WMST BC2950 Science, Technology, Power (3)
This course explores the intimate entanglements of technology, science, bodies, culture, and power, with a focus on post-World War II U.S. society. In this lecture course, we will draw on history, feminist thought, anthropology, sociology, science fiction, and visual/digital art to investigate the historical and cultural contexts shaping the dreams, practices, and products of technoscience. We will explore technologies and sciences as sites of power, complex pleasures, and embodied transformations in our own everyday lives.
WMST UN3125 Introduction to Sexuality Studies (3)
This course is designed to introduce major theories sexuality, desire and identity. We will be considering the relations between the history of sexuality and the politics of gender. We will read some primary texts in gender theory, and in the study of sexuality, desire, and embodiment. This course also provides an introduction to the interdisciplinary examination of human sexual and erotic desires, orientations, and identities. We will study how desires are constructed, how they vary and remain the same in different places and times, and how they interact with other social and cultural phenomena such as government, family, popular culture, scientific inquiry, and, especially, race and class.
(Cross-Listed) CLLT UN3126 Queer Classics: Desire, Embodiment, Backward Glances (3)
While the word ‘homosexual’ didn’t appear in print until 1891, Ancient Greece and Rome were full of queers, people whose sexual behavior, desires, gender, and/or other characteristics were at odds with dominant norms. This course traces ancient queerness across three modules.
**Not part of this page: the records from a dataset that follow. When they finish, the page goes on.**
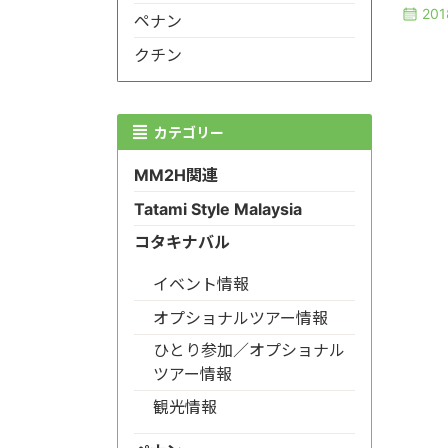
20
ペナン
クチン
カテゴリー
MM2H関連
Tatami Style Malaysia
コタキナバル
イベント情報
オプショナルツアー情報
ひとり参加／オプショナル
ツアー情報
観光情報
First, we discuss primary evidence and scholarly attitudes towards homoeroticism and gender variance in antiquity. Second, we explore the reception of ancient homoeroticism at the turn of the 20th century, a period that witnessed an explosion of engagement with ancient queer icons. Third, we trace the transformations of ancient queer myths and imagery in contemporary popular culture, engaging with film, novels, Zines, and social media. No prerequisites.
WMST BC3131 Women and Science (4)
Prerequisites: Either one introductory WGSS course or Critical Approaches to Social and Cultural Theory or Permission of the Instructor. History and politics of women's involvement with science. Women's contributions to scientific discovery in various fields, accounts by women scientists, engineers, and physicians, issues of science education. Feminist critiques of biological research and of the institution of science.
WMST BC3132 Gendered Controversies: Women's Bodies and Global Conflicts (4)
Prerequisites: Either one introductory WGSS course or Critical Approaches to Social and Cultural Theory or Permission of the Instructor. Investigates the significance of contemporary and historical issues of social, political, and cultural conflicts centered on womens bodies. How do such conflicts constitute women, and what do they tell us about societies, cultures, and politics? - D. Ko
(Cross-Listed) CPLT BC3160 Tragic Bodies (3)
This course will focus on embodiment in ancient and modern drama as well as in film, television, and performance art, including plays by Sophocles, Shakespeare, and Beckett; films such as “Rosemary’s Baby” and “The Limits of Control”; and performances by artists such as Karen Finley and Marina Abromovic. We will explore the provocations, theatricality, and shock aesthetics of such concepts as Artaud’s “Theater of Cruelty” and Kristevas powers of horror, as well as Adornos ideas about terror and the sublime.